**Task prompt**: Convert the lines below into a JSON list of strings, with one string for each line and any blank lines left out.

**Data provided**:
+ + + +

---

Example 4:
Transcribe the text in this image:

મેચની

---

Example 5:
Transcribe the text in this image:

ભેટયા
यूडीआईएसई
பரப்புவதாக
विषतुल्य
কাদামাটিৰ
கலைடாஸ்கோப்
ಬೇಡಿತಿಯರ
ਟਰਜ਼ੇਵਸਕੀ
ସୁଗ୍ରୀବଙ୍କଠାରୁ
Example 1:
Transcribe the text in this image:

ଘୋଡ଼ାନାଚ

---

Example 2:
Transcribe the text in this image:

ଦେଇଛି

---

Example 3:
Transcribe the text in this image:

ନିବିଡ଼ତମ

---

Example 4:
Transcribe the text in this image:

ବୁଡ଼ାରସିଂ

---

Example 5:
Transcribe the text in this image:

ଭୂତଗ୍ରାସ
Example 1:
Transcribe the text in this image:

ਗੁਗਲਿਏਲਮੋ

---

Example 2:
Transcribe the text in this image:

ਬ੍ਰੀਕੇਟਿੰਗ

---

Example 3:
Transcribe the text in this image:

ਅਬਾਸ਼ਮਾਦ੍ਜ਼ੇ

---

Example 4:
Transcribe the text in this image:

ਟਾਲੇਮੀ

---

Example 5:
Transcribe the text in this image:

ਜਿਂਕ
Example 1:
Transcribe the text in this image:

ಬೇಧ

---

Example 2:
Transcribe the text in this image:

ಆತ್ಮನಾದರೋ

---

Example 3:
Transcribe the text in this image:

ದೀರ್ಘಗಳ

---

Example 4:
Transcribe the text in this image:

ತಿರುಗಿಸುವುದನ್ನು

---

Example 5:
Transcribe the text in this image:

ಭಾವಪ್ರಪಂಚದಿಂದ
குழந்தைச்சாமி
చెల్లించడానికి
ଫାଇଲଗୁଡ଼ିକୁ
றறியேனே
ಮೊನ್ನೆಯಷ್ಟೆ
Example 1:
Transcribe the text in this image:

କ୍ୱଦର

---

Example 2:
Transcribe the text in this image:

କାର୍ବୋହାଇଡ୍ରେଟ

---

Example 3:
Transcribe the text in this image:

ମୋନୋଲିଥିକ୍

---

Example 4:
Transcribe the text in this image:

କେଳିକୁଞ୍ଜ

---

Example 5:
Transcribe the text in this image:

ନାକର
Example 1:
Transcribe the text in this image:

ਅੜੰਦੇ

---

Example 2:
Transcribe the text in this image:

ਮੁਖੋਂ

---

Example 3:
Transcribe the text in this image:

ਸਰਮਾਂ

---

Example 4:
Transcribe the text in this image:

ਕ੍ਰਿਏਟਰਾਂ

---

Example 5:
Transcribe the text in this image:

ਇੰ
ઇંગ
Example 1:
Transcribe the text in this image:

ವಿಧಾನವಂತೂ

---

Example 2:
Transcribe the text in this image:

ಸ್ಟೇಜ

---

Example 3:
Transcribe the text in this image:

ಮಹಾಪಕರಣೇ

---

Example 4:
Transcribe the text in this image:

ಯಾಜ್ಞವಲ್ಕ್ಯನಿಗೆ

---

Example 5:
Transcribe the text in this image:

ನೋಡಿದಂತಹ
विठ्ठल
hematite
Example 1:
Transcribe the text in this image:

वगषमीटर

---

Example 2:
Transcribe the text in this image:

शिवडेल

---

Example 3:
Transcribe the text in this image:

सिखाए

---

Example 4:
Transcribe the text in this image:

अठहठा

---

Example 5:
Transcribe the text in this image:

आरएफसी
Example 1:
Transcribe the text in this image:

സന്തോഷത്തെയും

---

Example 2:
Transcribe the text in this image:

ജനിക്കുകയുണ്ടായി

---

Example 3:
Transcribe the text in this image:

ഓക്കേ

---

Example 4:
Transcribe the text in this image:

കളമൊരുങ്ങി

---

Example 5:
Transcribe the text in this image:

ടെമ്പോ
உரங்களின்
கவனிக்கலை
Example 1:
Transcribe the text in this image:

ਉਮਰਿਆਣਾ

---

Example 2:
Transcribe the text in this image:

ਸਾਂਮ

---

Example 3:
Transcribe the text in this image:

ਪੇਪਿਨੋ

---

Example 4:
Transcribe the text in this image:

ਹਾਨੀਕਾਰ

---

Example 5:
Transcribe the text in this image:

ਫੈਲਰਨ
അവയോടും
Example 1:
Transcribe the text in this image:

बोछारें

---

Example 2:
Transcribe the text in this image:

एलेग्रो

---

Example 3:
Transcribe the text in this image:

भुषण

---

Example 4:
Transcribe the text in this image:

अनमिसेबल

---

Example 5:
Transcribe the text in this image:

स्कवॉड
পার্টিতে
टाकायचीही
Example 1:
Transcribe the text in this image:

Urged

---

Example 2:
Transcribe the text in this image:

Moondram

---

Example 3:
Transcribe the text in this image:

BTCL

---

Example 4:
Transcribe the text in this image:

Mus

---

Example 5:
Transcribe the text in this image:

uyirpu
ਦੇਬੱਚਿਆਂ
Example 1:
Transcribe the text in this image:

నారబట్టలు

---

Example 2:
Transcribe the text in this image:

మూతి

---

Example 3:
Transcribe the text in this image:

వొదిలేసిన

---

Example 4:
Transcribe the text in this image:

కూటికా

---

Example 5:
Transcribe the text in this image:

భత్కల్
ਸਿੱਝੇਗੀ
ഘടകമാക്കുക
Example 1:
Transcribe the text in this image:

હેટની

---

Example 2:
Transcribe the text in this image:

+ + + +

**Task response**:
[
  "---",
  "Example 4:",
  "Transcribe the text in this image:",
  "મેચની",
  "---",
  "Example 5:",
  "Transcribe the text in this image:",
  "ભેટયા",
  "यूडीआईएसई",
  "பரப்புவதாக",
  "विषतुल्य",
  "কাদামাটিৰ",
  "கலைடாஸ்கோப்",
  "ಬೇಡಿತಿಯರ",
  "ਟਰਜ਼ੇਵਸਕੀ",
  "ସୁଗ୍ରୀବଙ୍କଠାରୁ",
  "Example 1:",
  "Transcribe the text in this image:",
  "ଘୋଡ଼ାନାଚ",
  "---",
  "Example 2:",
  "Transcribe the text in this image:",
  "ଦେଇଛି",
  "---",
  "Example 3:",
  "Transcribe the text in this image:",
  "ନିବିଡ଼ତମ",
  "---",
  "Example 4:",
  "Transcribe the text in this image:",
  "ବୁଡ଼ାରସିଂ",
  "---",
  "Example 5:",
  "Transcribe the text in this image:",
  "ଭୂତଗ୍ରାସ",
  "Example 1:",
  "Transcribe the text in this image:",
  "ਗੁਗਲਿਏਲਮੋ",
  "---",
  "Example 2:",
  "Transcribe the text in this image:",
  "ਬ੍ਰੀਕੇਟਿੰਗ",
  "---",
  "Example 3:",
  "Transcribe the text in this image:",
  "ਅਬਾਸ਼ਮਾਦ੍ਜ਼ੇ",
  "---",
  "Example 4:",
  "Transcribe the text in this image:",
  "ਟਾਲੇਮੀ",
  "---",
  "Example 5:",
  "Transcribe the text in this image:",
  "ਜਿਂਕ",
  "Example 1:",
  "Transcribe the text in this image:",
  "ಬೇಧ",
  "---",
  "Example 2:",
  "Transcribe the text in this image:",
  "ಆತ್ಮನಾದರೋ",
  "---",
  "Example 3:",
  "Transcribe the text in this image:",
  "ದೀರ್ಘಗಳ",
  "---",
  "Example 4:",
  "Transcribe the text in this image:",
  "ತಿರುಗಿಸುವುದನ್ನು",
  "---",
  "Example 5:",
  "Transcribe the text in this image:",
  "ಭಾವಪ್ರಪಂಚದಿಂದ",
  "குழந்தைச்சாமி",
  "చెల్లించడానికి",
  "ଫାଇଲଗୁଡ଼ିକୁ",
  "றறியேனே",
  "ಮೊನ್ನೆಯಷ್ಟೆ",
  "Example 1:",
  "Transcribe the text in this image:",
  "କ୍ୱଦର",
  "---",
  "Example 2:",
  "Transcribe the text in this image:",
  "କାର୍ବୋହାଇଡ୍ରେଟ",
  "---",
  "Example 3:",
  "Transcribe the text in this image:",
  "ମୋନୋଲିଥିକ୍",
  "---",
  "Example 4:",
  "Transcribe the text in this image:",
  "କେଳିକୁଞ୍ଜ",
  "---",
  "Example 5:",
  "Transcribe the text in this image:",
  "ନାକର",
  "Example 1:",
  "Transcribe the text in this image:",
  "ਅੜੰਦੇ",
  "---",
  "Example 2:",
  "Transcribe the text in this image:",
  "ਮੁਖੋਂ",
  "---",
  "Example 3:",
  "Transcribe the text in this image:",
  "ਸਰਮਾਂ",
  "---",
  "Example 4:",
  "Transcribe the text in this image:",
  "ਕ੍ਰਿਏਟਰਾਂ",
  "---",
  "Example 5:",
  "Transcribe the text in this image:",
  "ਇੰ",
  "ઇંગ",
  "Example 1:",
  "Transcribe the text in this image:",
  "ವಿಧಾನವಂತೂ",
  "---",
  "Example 2:",
  "Transcribe the text in this image:",
  "ಸ್ಟೇಜ",
  "---",
  "Example 3:",
  "Transcribe the text in this image:",
  "ಮಹಾಪಕರಣೇ",
  "---",
  "Example 4:",
  "Transcribe the text in this image:",
  "ಯಾಜ್ಞವಲ್ಕ್ಯನಿಗೆ",
  "---",
  "Example 5:",
  "Transcribe the text in this image:",
  "ನೋಡಿದಂತಹ",
  "विठ्ठल",
  "hematite",
  "Example 1:",
  "Transcribe the text in this image:",
  "वगषमीटर",
  "---",
  "Example 2:",
  "Transcribe the text in this image:",
  "शिवडेल",
  "---",
  "Example 3:",
  "Transcribe the text in this image:",
  "सिखाए",
  "---",
  "Example 4:",
  "Transcribe the text in this image:",
  "अठहठा",
  "---",
  "Example 5:",
  "Transcribe the text in this image:",
  "आरएफसी",
  "Example 1:",
  "Transcribe the text in this image:",
  "സന്തോഷത്തെയും",
  "---",
  "Example 2:",
  "Transcribe the text in this image:",
  "ജനിക്കുകയുണ്ടായി",
  "---",
  "Example 3:",
  "Transcribe the text in this image:",
  "ഓക്കേ",
  "---",
  "Example 4:",
  "Transcribe the text in this image:",
  "കളമൊരുങ്ങി",
  "---",
  "Example 5:",
  "Transcribe the text in this image:",
  "ടെമ്പോ",
  "உரங்களின்",
  "கவனிக்கலை",
  "Example 1:",
  "Transcribe the text in this image:",
  "ਉਮਰਿਆਣਾ",
  "---",
  "Example 2:",
  "Transcribe the text in this image:",
  "ਸਾਂਮ",
  "---",
  "Example 3:",
  "Transcribe the text in this image:",
  "ਪੇਪਿਨੋ",
  "---",
  "Example 4:",
  "Transcribe the text in this image:",
  "ਹਾਨੀਕਾਰ",
  "---",
  "Example 5:",
  "Transcribe the text in this image:",
  "ਫੈਲਰਨ",
  "അവയോടും",
  "Example 1:",
  "Transcribe the text in this image:",
  "बोछारें",
  "---",
  "Example 2:",
  "Transcribe the text in this image:",
  "एलेग्रो",
  "---",
  "Example 3:",
  "Transcribe the text in this image:",
  "भुषण",
  "---",
  "Example 4:",
  "Transcribe the text in this image:",
  "अनमिसेबल",
  "---",
  "Example 5:",
  "Transcribe the text in this image:",
  "स्कवॉड",
  "পার্টিতে",
  "टाकायचीही",
  "Example 1:",
  "Transcribe the text in this image:",
  "Urged",
  "---",
  "Example 2:",
  "Transcribe the text in this image:",
  "Moondram",
  "---",
  "Example 3:",
  "Transcribe the text in this image:",
  "BTCL",
  "---",
  "Example 4:",
  "Transcribe the text in this image:",
  "Mus",
  "---",
  "Example 5:",
  "Transcribe the text in this image:",
  "uyirpu",
  "ਦੇਬੱਚਿਆਂ",
  "Example 1:",
  "Transcribe the text in this image:",
  "నారబట్టలు",
  "---",
  "Example 2:",
  "Transcribe the text in this image:",
  "మూతి",
  "---",
  "Example 3:",
  "Transcribe the text in this image:",
  "వొదిలేసిన",
  "---",
  "Example 4:",
  "Transcribe the text in this image:",
  "కూటికా",
  "---",
  "Example 5:",
  "Transcribe the text in this image:",
  "భత్కల్",
  "ਸਿੱਝੇਗੀ",
  "ഘടകമാക്കുക",
  "Example 1:",
  "Transcribe the text in this image:",
  "હેટની",
  "---",
  "Example 2:",
  "Transcribe the text in this image:"
]